The road to bad movies is paved with good intentions
The story was simply enough, which is the basis for most good comedies. Nick (Black) is a dreamer, who works at a sandpaper factory with his best friend and cul-de-sac neighbor Tim (Stiller), a straight-laced worker bee. While Nick's head is filled with pie-in-the-sky ideas, Tim's only thoughts are of performance charts and keeping focused on his job. So when Nick offers to cut Tim in on his latest idea, a spray that eliminates doggie poo, Tim declines. It's the worst decision he ever makes...to that point.
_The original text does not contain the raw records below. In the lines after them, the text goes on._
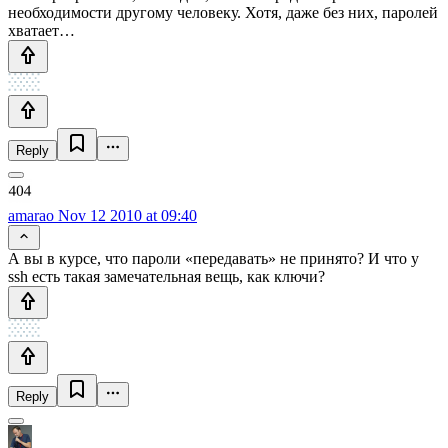
необходимости другому человеку. Хотя, даже без них, паролей
хватает…
Reply
amarao
Nov 12 2010 at 09:40
А вы в курсе, что пароли «передавать» не принято? И что у
ssh есть такая замечательная вещь, как ключи?
Reply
Vapoorize, Nick's spray, makes him a white-trash multi-millionaire with no interest in leaving his middle-class neighborhood or his best pal. Meanwhile, Tim's regret over not joining in with Nick quickly becomes envy, spurred on by his wife (Weisz) and her annoyance at not being rich like Nick. Though Nick spends a ton to keep Tim happy, it only makes him madder and more jealous. That green monster causes serious damage in a drunken accident that crushes Nick, and forces Tim to scramble to cover.
Stiller's playing the same role he's played plenty of times before; the button-down guy in a situation that's well beyond his control. His lack of overreaction makes every freak-out all the more believable, while his ability to sell a joke that shouldn't deliver is better than just about any comic actor working. Black doesn't get the benefit of a similarly fitting role, seemingly trapped in a part that's simply too "real" for him. Unlike Stiller, Black's at his best when manic, and this movie barely allows him to be so. In smaller roles, Poehler, as Black's new-money wife, and Weisz are good, though underused.
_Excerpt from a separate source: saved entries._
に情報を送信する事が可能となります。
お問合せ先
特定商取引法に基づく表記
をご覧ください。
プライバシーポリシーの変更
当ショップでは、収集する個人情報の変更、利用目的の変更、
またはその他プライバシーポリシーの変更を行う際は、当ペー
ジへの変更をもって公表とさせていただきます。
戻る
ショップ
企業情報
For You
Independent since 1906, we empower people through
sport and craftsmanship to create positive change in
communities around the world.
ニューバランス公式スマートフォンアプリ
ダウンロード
Walken doesn't suffer the same problem. In fact, he may be a bit overexposed in this film, playing a drifter named the J-Man, who advises Tim, badly. Serving to further the plot mainly, he also gives the film it's only real energy. With Black straightjacketed, Walken has to carry the movie for much of the second half. Unfortunately for the movie, that's when the comedy gives way to a darker plot that's not very entertaining, before doing another 180 on its way to a wholly unsatisfying ending.
Many will compare this film with another Levinson film, Toys, another star-filled movie that failed to score at the box office. But while Toys didn't work as a money-maker, it was still a quality film with a plot and a message. Envy is a pace-less, laugh-less mess. That the film was nearly shelved until School of Rock made Black a household name says a lot. It probably should have stayed on the shelf.